WASHINGTON – The US Supreme Court ruled on June 26 in favor of President Donald Trump’s travel ban, stirring swift reactions from Muslims and non-Muslims across the American society.
In the 5-4 opinion written by Chief Justice John Roberts, the court found that Trump’s executive order, restricting travel from several Muslim countries to US, fell “squarely” within the president’s authority, CNBC reported.
The court rejected claims that the ban was motivated by religious hostility because “The order’s text says nothing about religion. Though the ban applies to five countries with Muslim majority populations, that fact alone doesn’t support an inference of religious hostility; noting that those five countries amount to only 8% of the world’s Muslim population.”

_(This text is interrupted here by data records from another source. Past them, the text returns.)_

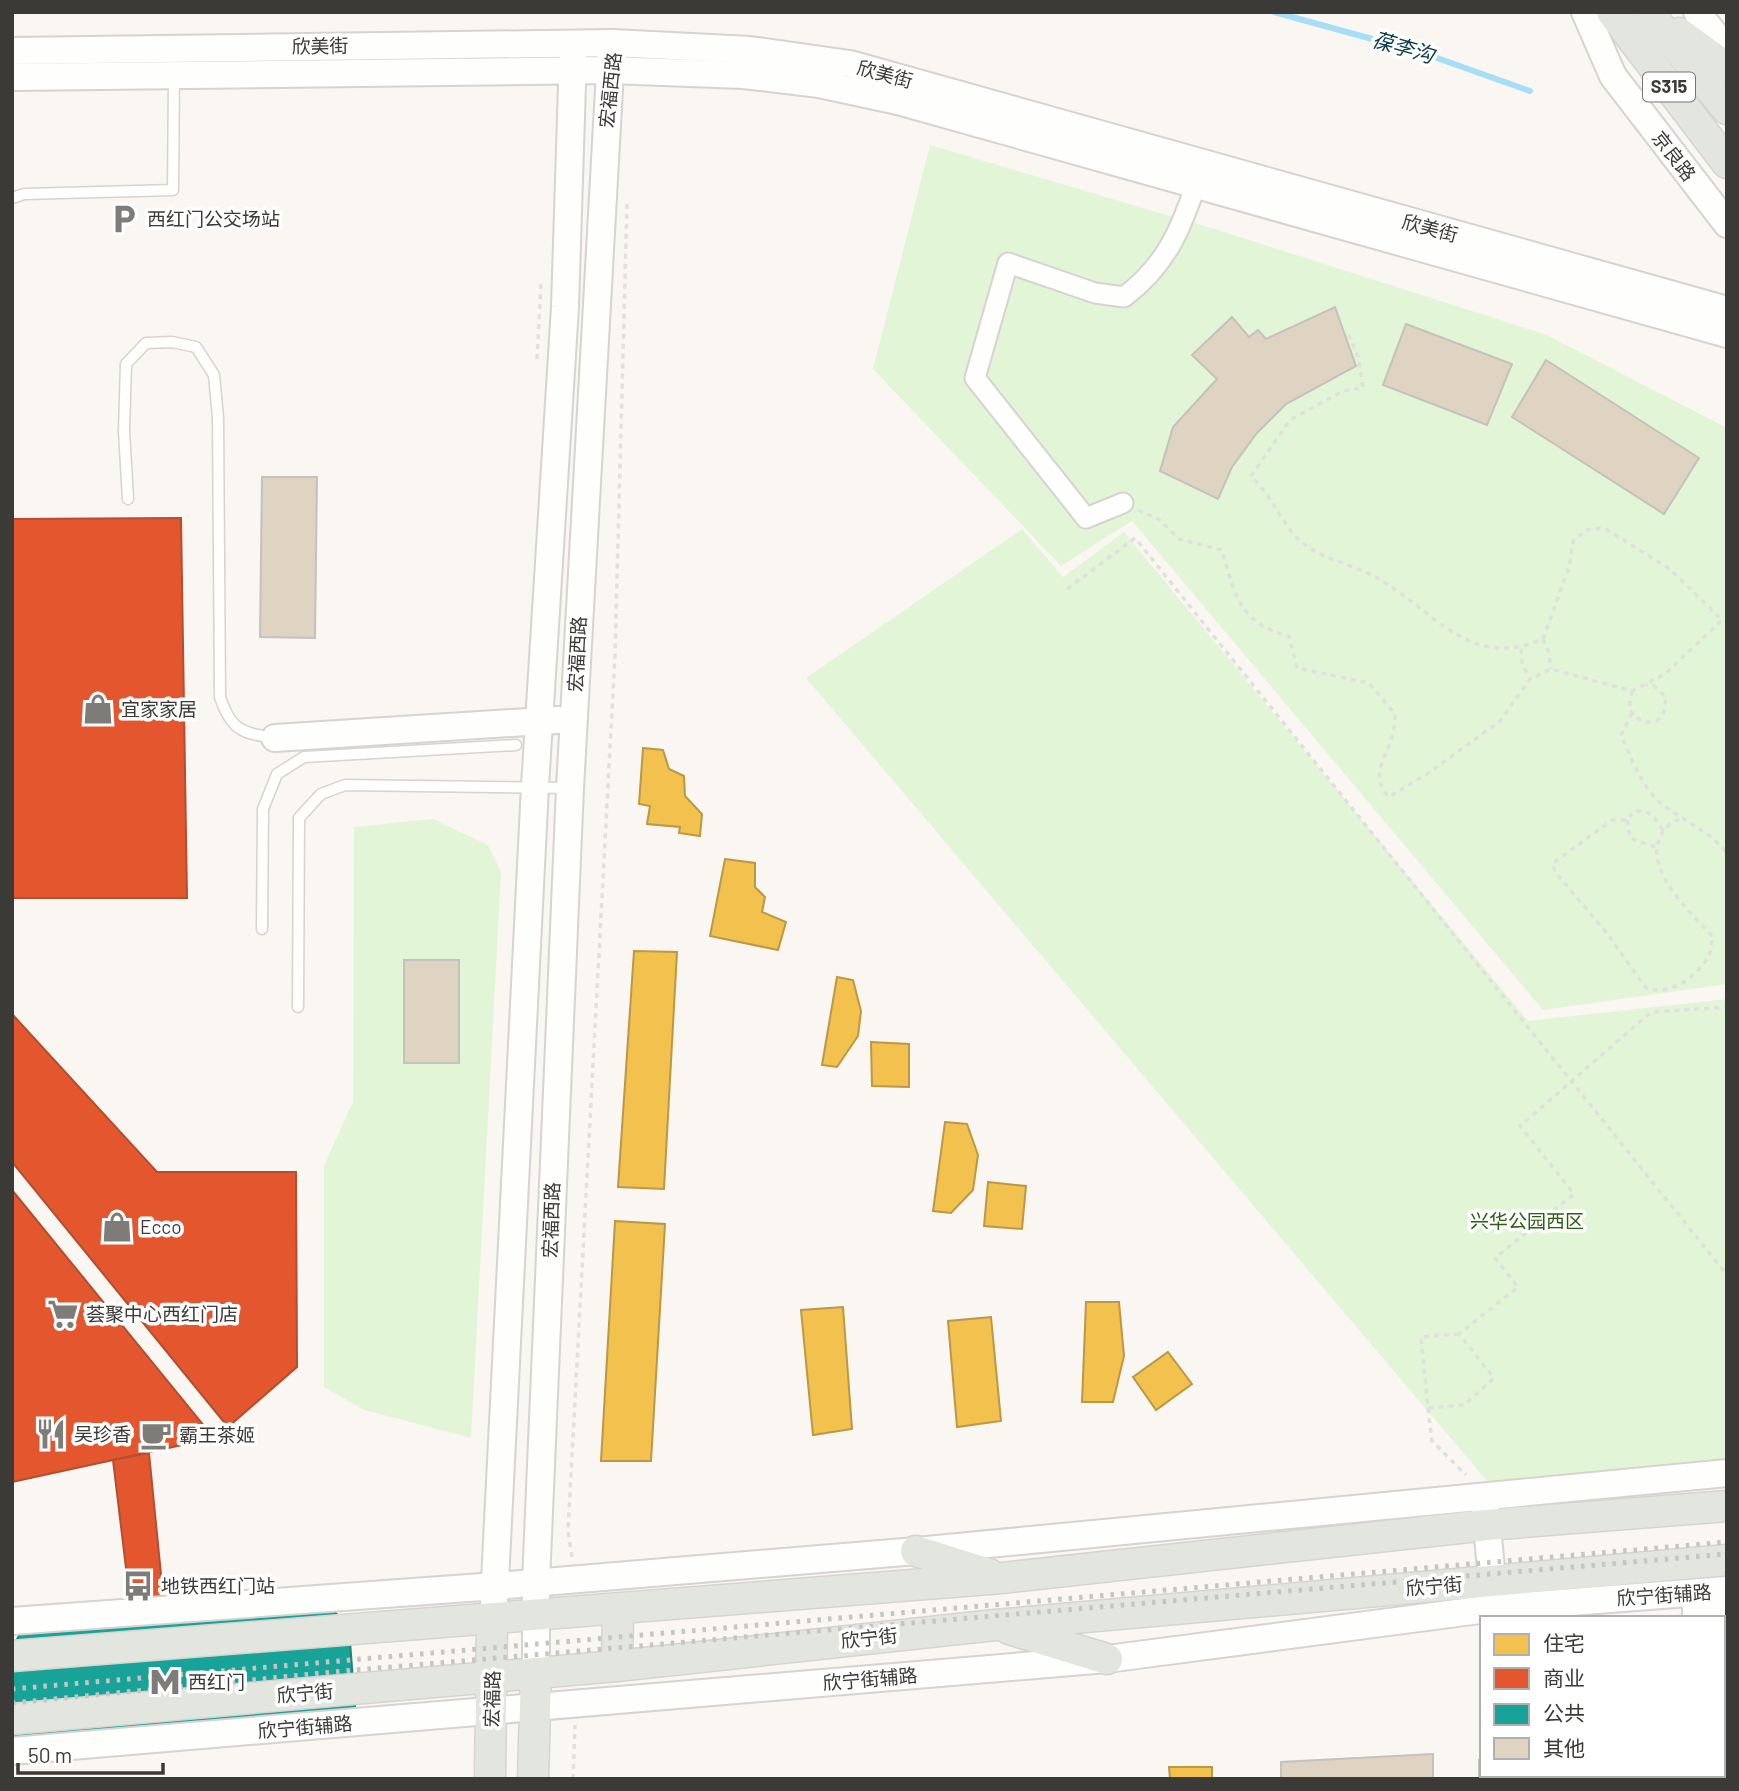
<svg xmlns="http://www.w3.org/2000/svg" width="1739" height="1791" font-family="Barlow,'Noto Sans SC',sans-serif">
	<style>
		.green { fill: #e2f6d7 }
		.homes { fill: #f2c14e; stroke: #bb9847; stroke-width: 2 }
		.shops { fill: #e4572e; stroke: #b24e31; stroke-width: 2 }
		.public { fill: #17a398; stroke: #22847b; stroke-width: 2 }
		.lines { fill: none; stroke-linecap: round; stroke-linejoin: round }
		.stream { stroke: #a6def5; stroke-width: 6 }
		.building { fill: #dfd3c2; stroke: #c4c1be; stroke-width: 2 }
		.lane-casing { stroke: #d6d3d0; stroke-width: 13 }
		.street-casing { stroke: #d6d3d0; stroke-width: 23 }
		.secondary-casing { stroke: #d6d3d0; stroke-width: 30 }
		.primary-casing { stroke: #d6d4d2; stroke-width: 33 }
		.path { stroke: #e0e0de; stroke-width: 3.5; stroke-dasharray: 5 5; stroke-linecap: butt }
		.lane { stroke: #fefefd; stroke-width: 10 }
		.street { stroke: #fefefd; stroke-width: 19 }
		.secondary { stroke: #fefefd; stroke-width: 26 }
		.primary { stroke: #e3e6de; stroke-width: 30 }
		.rail { stroke: #c5c5c4; stroke-width: 5; stroke-dasharray: 3.5 7; stroke-linecap: butt }
		.labels { text-anchor: middle; stroke-width: 7; stroke-linejoin: round; paint-order: stroke }
		.shield { fill: #fff; stroke: #767573; stroke-width: 2 }
		.shield-label { font-size: 18px; font-weight: bold; fill: #3c3a37 }
		.street-label { font-size: 19px; fill: #3c3a37; stroke: #fff }
		.poi-label { font-size: 19px; fill: #3c3a37; stroke: #fff; text-anchor: start }
		.park-label { font-size: 19px; fill: #2b5d13; stroke: #fff }
		.water-label { font-size: 21px; font-style: italic; fill: #0a3c4d; stroke: #fff }
	</style>
	<rect width="100%" height="100%" fill="#faf6f2"/>
	<!-- green -->
	<g class="green">
		<polygon points="930,145 1221,231 1547,335 1727,428 1727,984 1543,1010 1132,521 1061,566 873,369"/>
		<polygon points="1022,529 1063,577 1124,532 1528,1021 1727,999 1727,1465 1493,1488 806,678"/>
		<polygon points="433,819 488,845 501,872 471,1438 364,1410 324,1387 324,1166 353,1102 354,827"/>
	</g>
	<!-- homes -->
	<g class="homes">
		<polygon points="643,748 663,750 669,769 684,776 685,796 702,814 700,836 679,833 680,827 647,824 650,806 639,804"/>
		<polygon points="725,859 755,863 755,887 765,897 762,912 786,922 778,950 710,936"/>
		<polygon points="634,951 677,952 664,1189 618,1187"/>
		<polygon points="837,977 853,980 861,1011 858,1036 837,1067 822,1065"/>
		<polygon points="871,1042 909,1044 909,1087 872,1086"/>
		<polygon points="945,1122 967,1124 978,1155 973,1190 951,1213 933,1211"/>
		<polygon points="988,1182 1026,1186 1022,1229 984,1226"/>
		<polygon points="615,1221 665,1224 651,1461 601,1461"/>
		<polygon points="1086,1302 1119,1302 1124,1356 1113,1402 1082,1402"/>
		<polygon points="843,1307 852,1429 813,1435 801,1310"/>
		<polygon points="991,1317 1001,1421 957,1427 948,1321"/>
		<polygon points="1168,1352 1192,1384 1156,1410 1133,1377"/>
		<polygon points="1169,1767 1212,1767 1212,1779 1170,1779"/>
	</g>
	<!-- shops -->
	<g class="shops">
		<polygon points="181,518 187,898 12,898 12,519"/>
		<polygon points="12,1014 157,1172 296,1172 297,1367 228,1427 12,1162"/>
		<polygon points="12,1190 214,1438 12,1482"/>
		<polygon points="149,1453 165,1615 132,1618 113,1460"/>
	</g>
	<!-- public -->
	<polygon class="public" points="333,1610 349,1628 355,1707 345,1721 12,1742 12,1648 20,1634 37,1625"/>
	<g class="lines">
		<!-- stream -->
		<polyline class="stream" points="1274,12 1423,53 1530,91"/>
	</g>
	<!-- building -->
	<g class="building">
		<polygon points="1335,307 1356,366 1286,404 1257,433 1232,467 1218,499 1160,471 1173,427 1217,379 1192,355 1232,317 1249,337 1258,330 1266,339"/>
		<polygon points="1406,324 1512,364 1487,425 1383,385"/>
		<polygon points="1546,360 1699,458 1664,514 1512,417"/>
		<polygon points="262,477 317,477 315,638 260,637"/>
		<rect x="404" y="960" width="55" height="103"/>
		<polygon points="1433,1754 1433,1779 1281,1779 1281,1762"/>
		<polygon points="1479,1760 1482,1760 1482,1775 1584,1775 1584,1779 1479,1779"/>
	</g>
	<g class="lines">
		<!-- lane casing -->
		<g class="lane-casing">
			<g id="lane">
				<polyline points="12,198 24,194 173,190 174,76"/>
				<path d="M128,499L124,431L126,364L146,343L172,342L196,347L214,375L218,418L220,697C231,730 241,733 275,738"/>
				<polyline points="262,929 263,809 277,774 304,757 516,745"/>
				<polyline points="298,1007 299,818 321,794 345,785 570,788"/>
			</g>
		</g>
		<!-- street casing -->
		<g class="street-casing">
			<path id="street" d="M1123,503L1086,518L975,378L1008,263L1095,293L1124,297C1165,266 1180,232 1196,184"/>
		</g>
		<!-- secondary casing -->
		<g class="secondary-casing">
			<g id="secondary">
				<polyline points="1585,12 1613,76 1727,224"/>
				<polyline points="1697,12 1727,50"/>
				<polyline points="12,51 613,43 750,50 850,64 1727,310"/>
				<polyline points="12,77 609,70 743,75 819,84 898,101 1727,334"/>
				<polyline points="275,738 558,720"/>
				<polyline points="1485,1506 1494,1600"/>
				<polyline points="1721,1591 1721,1618"/>
				<polyline points="1696,1593 1696,1618"/>
				<polyline points="494,1601 535,786 565,307 573,53"/>
				<polyline points="12,1621 496,1586 916,1551 1727,1473"/>
				<polyline points="536,1673 536,1582 570,788 611,53"/>
				<polyline points="12,1751 1107,1659 1495,1608 1727,1590"/>
				<polyline points="1696,1775 1696,1779"/>
				<polyline points="1722,1775 1722,1779"/>
			</g>
		</g>
		<!-- primary casing -->
		<g class="primary-casing">
			<g id="primary">
				<polyline points="1612,12 1727,163"/>
				<polyline points="1648,12 1727,109"/>
				<polyline points="1679,33 1727,68"/>
				<polyline points="916,1551 989,1574"/>
				<polyline points="1009,1629 1107,1659"/>
				<polyline points="12,1656 1002,1578 1487,1525 1727,1506"/>
				<polyline points="617,1666 618,1610"/>
				<polyline points="12,1719 617,1666 995,1625 1727,1560"/>
				<polyline points="490,1779 492,1619"/>
				<polyline points="533,1779 536,1673"/>
			</g>
		</g>
		<!-- path -->
		<g class="path">
			<polyline points="537,359 541,283"/>
			<path d="M1138,510L1160,520L1179,539L1222,550C1234,594 1241,625 1289,636L1297,668L1369,683L1395,714C1395,721 1394,729 1392,736C1387,757 1368,777 1389,797L1427,774L1500,721L1530,679L1551,669L1632,691L1665,674L1722,620L1670,569L1604,528L1586,530L1573,541L1569,567L1543,639C1467,671 1435,610 1377,578C1356,566 1317,557 1300,541C1281,522 1271,495 1251,476L1290,420L1343,391L1363,388L1358,357L1349,335"/>
			<polyline points="1067,589 1135,538 1727,1275"/>
			<polyline points="1543,639 1549,653 1551,669"/>
			<polyline points="1521,649 1522,664 1530,679"/>
			<path d="M1632,691L1629,709C1638,720 1643,724 1657,721L1664,712L1666,697L1654,686L1646,685"/>
			<path d="M1632,713L1621,735C1632,760 1643,791 1667,808C1691,825 1706,829 1727,853"/>
			<polyline points="1627,820 1630,838 1655,847"/>
			<path d="M1663,830C1655,817 1650,810 1634,811L1627,820H1612L1553,863L1555,872L1606,932L1645,987C1667,998 1695,978 1707,959C1711,954 1711,944 1713,937C1692,914 1644,871 1660,837C1665,826 1672,821 1684,818"/>
			<polyline points="1459,1334 1421,1337 1428,1408 1464,1405 1494,1378 1459,1334 1518,1287 1495,1258 1574,1194 1520,1126 1651,1012 1727,1007"/>
			<polyline points="1428,1408 1432,1441 1466,1475"/>
			<polyline points="572,1557 568,1531 615,655 627,204"/>
			<polyline points="573,1779 575,1725"/>
		</g>
		<!-- lane -->
		<use href="#lane" class="lane"/>
		<!-- street -->
		<use href="#street" class="street"/>
		<!-- secondary -->
		<use href="#secondary" class="secondary"/>
		<!-- primary -->
		<use href="#primary" class="primary"/>
		<!-- rail -->
		<g class="rail">
			<polyline points="12,1689 1727,1542"/>
			<polyline points="12,1703 355,1670 1727,1554"/>
		</g>
	</g>
	<!-- icons -->
	<defs>
		<g id="parking-bare" transform="scale(2.415)"><path d="M-3.5-5.5H1a3.5 3.5 0 0 1 0 7H-1V5.5H-3.5ZM-1-3.4V-.6H.8a1.4 1.4 0 0 0 0-2.8Z" fill="#7e7c78" stroke="#fff" stroke-width="2.5" paint-order="stroke"/></g>
		<g id="shop-bare" transform="scale(2.415)"><path d="M-5-2.5h2.3a2.7 3.5 0 0 1 5.4 0H5L5.5 6h-11ZM-1.5-2.5h3a1.5 2.3 0 0 0-3 0Z" fill="#7e7c78" stroke="#fff" stroke-width="2.5" paint-order="stroke"/></g>
		<g id="supermarket-bare" transform="scale(2.415)"><path d="M-6-5.5h2.5l.6 2H6L4.5 2H-2.5L-4.4-4H-6ZM-1.5 3.2a1.3 1.3 0 1 0 .1 0ZM3 3.2a1.3 1.3 0 1 0 .1 0Z" fill="#7e7c78" stroke="#fff" stroke-width="2.5" paint-order="stroke"/></g>
		<g id="restaurant-bare" transform="scale(2.415)"><path d="M-5-6h1v4h1v-4h1v4h1v-4h1v5L-1.5 .5V6h-2V.5L-5-1ZM5-6V6H3V1.5H1.5Q1.5-4 5-6Z" fill="#7e7c78" stroke="#fff" stroke-width="2.5" paint-order="stroke"/></g>
		<g id="cafe-bare" transform="scale(2.415)"><path d="M-5.5-4.5H6V0H3Q3 3.5 0 3.5H-2.5Q-5.5 3.5-5.5 0ZM3-3.2v2h1.7v-2ZM-6 4.5H4V6H-6Z" fill="#7e7c78" stroke="#fff" stroke-width="2.5" paint-order="stroke"/></g>
		<g id="bus-bare" transform="scale(2.415)"><path d="M-5-6H5V4H4V6H2V4H-2V6H-4V4H-5ZM-3.5-4V0h7V-4ZM-3.5 1.2v1.5H-2V1.2ZM2 1.2v1.5H3.5V1.2Z" fill="#7e7c78" stroke="#fff" stroke-width="2.5" paint-order="stroke"/></g>
		<g id="metro-bare" transform="scale(2.415)"><path d="M-5.5 5V-5H-3L0 0L3-5H5.5V5H3V-.5L0 4L-3-.5V5Z" fill="#7e7c78" stroke="#fff" stroke-width="2.5" paint-order="stroke"/></g>
	</defs>
	<g fill-rule="evenodd">
		<use href="#parking-bare" x="124" y="219"/>
		<use href="#shop-bare" x="98" y="709"/>
		<use href="#shop-bare" x="117" y="1227"/>
		<use href="#supermarket-bare" x="63" y="1314"/>
		<use href="#restaurant-bare" x="51" y="1434"/>
		<use href="#cafe-bare" x="156" y="1435"/>
		<use href="#bus-bare" x="138" y="1586"/>
		<use href="#metro-bare" x="165" y="1682"/>
	</g>
	<g class="labels">
		<!-- shield labels -->
		<rect class="shield" x="1643" y="72.5" width="52" height="29" rx="5"/>
		<g class="shield-label">
			<text x="1669" y="93">S315</text>
		</g>
		<!-- street labels -->
		<g class="street-label">
			<text transform="translate(320 46) rotate(-1)" y="7">欣美街</text>
			<text transform="translate(885 74) rotate(15)" y="7">欣美街</text>
			<text transform="translate(610 90) rotate(-84)" y="7">宏福西路</text>
			<text transform="translate(1674 156) rotate(52)" y="7">京良路</text>
			<text transform="translate(1430 228) rotate(15)" y="7">欣美街</text>
			<text transform="translate(577 654) rotate(-87)" y="7">宏福西路</text>
			<text transform="translate(551 1220) rotate(-88)" y="7">宏福西路</text>
			<text transform="translate(1434 1586) rotate(-5)" y="7">欣宁街</text>
			<text transform="translate(1664 1595) rotate(-4)" y="7">欣宁街辅路</text>
			<text transform="translate(869 1638) rotate(-6)" y="7">欣宁街</text>
			<text transform="translate(870 1679) rotate(-5)" y="7">欣宁街辅路</text>
			<text transform="translate(305 1693) rotate(-5)" y="7">欣宁街</text>
			<text transform="translate(492 1699) rotate(-89)" y="7">宏福路</text>
			<text transform="translate(305 1727) rotate(-5)" y="7">欣宁街辅路</text>
		</g>
		<!-- poi labels -->
		<g class="poi-label">
			<text x="147" y="226">西红门公交场站</text>
			<text x="121" y="716">宜家家居</text>
			<text x="140" y="1234">Ecco</text>
			<text x="86" y="1321">荟聚中心西红门店</text>
			<text x="74" y="1441">吴珍香</text>
			<text x="179" y="1442">霸王茶姬</text>
			<text x="161" y="1593">地铁西红门站</text>
			<text x="188" y="1689">西红门</text>
		</g>
		<!-- park labels -->
		<g class="park-label">
			<text x="1527" y="1228">兴华公园西区</text>
		</g>
		<!-- water labels -->
		<g class="water-label">
			<text transform="translate(1403 48) rotate(16)" y="7">葆李沟</text>
		</g>
	</g>
	<!-- border -->
	<rect width="1739" height="1791" fill="none" stroke="#3c3a37" stroke-width="28"/>
	<!-- legend -->
	<rect x="1480" y="1616" width="245" height="161" fill="#ffffff" stroke="#b1b0af" stroke-width="2"/>
	<rect x="1494" y="1634" width="35" height="21" fill="#f2c14e" stroke="#b1b0af" stroke-width="2"/>
	<text x="1543" y="1651" font-size="21" fill="#3c3a37">住宅</text>
	<rect x="1494" y="1668" width="35" height="21" fill="#e4572e" stroke="#b1b0af" stroke-width="2"/>
	<text x="1543" y="1686" font-size="21" fill="#3c3a37">商业</text>
	<rect x="1494" y="1704" width="35" height="21" fill="#17a398" stroke="#b1b0af" stroke-width="2"/>
	<text x="1543" y="1721" font-size="21" fill="#3c3a37">公共</text>
	<rect x="1494" y="1738" width="35" height="21" fill="#dfd3c2" stroke="#b1b0af" stroke-width="2"/>
	<text x="1543" y="1756" font-size="21" fill="#3c3a37">其他</text>
	<!-- scale -->
	<path d="M18 1763v10h145v-10" fill="none" stroke="#3c3a37" stroke-width="3.5"/>
	<text x="28" y="1763" font-size="21" fill="#3c3a37" stroke="#ffffff" stroke-width="5" paint-order="stroke">50 m</text>
</svg>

Roberts wrote in the ruling which concerned the third version of Trump’s ban: “The order is expressly premised on legitimate purposes: preventing entry of nationals who can’t be adequately vetted and inducing other nations to improve their practices.”
While the court upheld Trump’s travel restriction, Roberts noted that the ruling didn’t reflect the court’s judgment on the “soundness” of the policy.
A new study by the Social Science Resource Network has found compelling evidence that President Trump’s Islamic-related tweets including the travel ban ones are highly correlated with an increase in Islamophobic terrorist crimes.
“Our findings are thus consistent with the interpretation that Trump’s presidential campaign aided an unraveling of social norms that made people more willing to express views that were previously deemed socially unacceptable,” the study’s authors informed Science Alert.
Responses to Court
The attorney for the challengers, Neal Katyal, said in a statement: “Now that the Court has upheld it, it’s up to Congress to do its job and reverse President Trump’s unilateral and unwise travel ban.”
One of the leaders of the American Muslim Advisory Council (AMAC), Zulfat Suara, expressed to WSMV that “Trump Administration is doing what they can to keep Americans separated.”
Tennessee Muslim leaders joined by Nashville Mayor David Briley marched at an AMAC rally protesting the court’s decision.
“The case joined other immoral Supreme Court decisions that supported slavery and upheld a decision to place Japanese Americans into internment camps during World War II,” said Sabina Mohyuddin, AMAC Middle Tennessee program manager.
According to FreeP, a hastily organized protest brought together more than 100 Michiganders — including candidates for office and a Dearborn Heights imam — who are opposed to a travel ban.
“They made it legal, but that doesn’t mean it’s moral. It’s an aggression on American integrity. It’s absolutely immoral,” said Imam Mohammad Ali Elahi of the Islamic House of Wisdom in Dearborn Heights.
Stephanie Teatro, co-executive director of the Tennessee Immigrant and Refugee Rights Coalition, pledged to continue to push back against the ban through protests and community organizing.
The executive director of Sacramento’s chapter of the Council on American Islamic Relations (CAIR), Basim Elkarra, informed Fox40 that: “CAIR Sacramento plans to lobby elected officials to push legislation to try and block the ban and encourage people to go out and vote.”
The representatives of Minnesota’s Muslim community gathered to condemn the court’s ruling. Members of CAIR’s Minnesota chapter and other community groups called for increased public activism in response to the ruling.
DGlobe reported that the the hour-long demonstration included members of the Muslim, Jewish and Christian clergy of the St. Paul city.
Direct Impacts
For those at the Huntsville Islamic Center, the court’s ruling is much more personal and they fear unintended consequences.
An Iraqi immigrant to Nashville, Bnyad Sharef, saw the court’s surling as “a green light for discrimination against Muslims like me.”
Karla McKanders, a Vanderbilt University professor and expert on immigration law, explained to Commercial Appeal that: “People were waiting for this decision to determine whether or not the court would limit the president’s (executive order) based upon the campaign statements.”
Misbah Siddiqui, a physician and the vice president of the Huntsville Islamic Center explained to Rocket City Now that: “The American Medical Association sent a letter of concern about its impacts of the travel ban on health care. A lot of the professional physicians are Muslims.”
The Huntsville Islamic Society released a statement that reads:
“This decision sets a dangerous precedent by upholding a government policy directed against adherents of a specific religion — a policy that targets Muslim-majority countries for religious discrimination.”
Saleh Sbenaty, who serves on the Islamic Center of Murfreesboro’s board of trustees, agreed by saying “I don’t think this is a policy that would make this country safer nor will it make our country better.”
Sbenaty, immigrated to USA from Syria 36 years ago and he works as an engineering professor at Middle Tennessee State University.
Trump’s travel ban has directly impacted Sbenaty’s family as the Muslim professor isn’t able to see his ailing 83-year-old mother.
Another Muslim immigrant, Efran Mohammadi, a PhD Iranian student at the University of Illinois and member of the Muslim American Society of Urbana-Champaign sadly expressed to Fox Illinois: “It’s just like you’re Iranian? You’re ban. That doesn’t really make sense to me.”